**SOURCE EXCERPT:**
==================================================
Flying the flag

by Marianne on 11/05/2012

School is having a ‘themaweek’ next week and the subject is Great Britain. Apart from hooligans, vandals and arsonists and, at the other extreme, over-thanking and over-pleasing, and maybe at the interface of the two, vandals who say and hooligans who say sorry, I am stumped when asked to come up with British things.

They want to decorate the classrooms . ‘You’ve probably got lots of British things at home,’ someone said. A scan of the house gave us a pound coin, a 1977 Silver Jubilee coin, a small Union Jack flag, some fossils from the Jurassic Coast (although it’s questionable as to whether they count as British because Britain didn’t even exist in the Jurassic Period) and stacks of books in English.

I didn’t find any London buses, Beefeaters, busby-wearing Buckingham Palace Guards, Stonehenges or Morris dancers lurking in the cupboards either.
==================================================
**PROVIDED MATERIAL:**
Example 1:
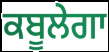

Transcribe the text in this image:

ਕਬੂਲੇਗਾ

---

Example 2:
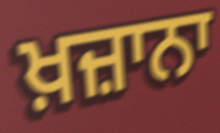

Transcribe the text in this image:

ਖ਼ਜ਼ਾਨਾ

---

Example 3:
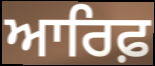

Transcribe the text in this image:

ਆਰਿਫ਼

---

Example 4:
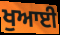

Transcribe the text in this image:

ਖੁਆਈ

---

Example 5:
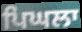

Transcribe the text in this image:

ਪਿਘਲਾ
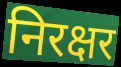
निरक्षर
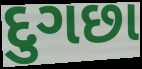
દુગછા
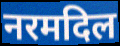
नरमदिल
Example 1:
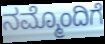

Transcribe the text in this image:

ನಮ್ಮೊಂದಿಗೆ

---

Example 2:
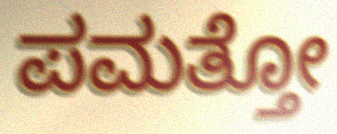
==================================================
In two sentences, how would you sum up the post about the school's Great Britain theme week?

The school is holding a theme week on Great Britain next week and wants to decorate the classrooms, but the writer is stumped when asked to come up with British things. A scan of the house turned up a pound coin, a 1977 Silver Jubilee coin, a small Union Jack flag, some fossils from the Jurassic Coast and stacks of books in English, but no London buses, Beefeaters, Buckingham Palace Guards, Stonehenges or Morris dancers.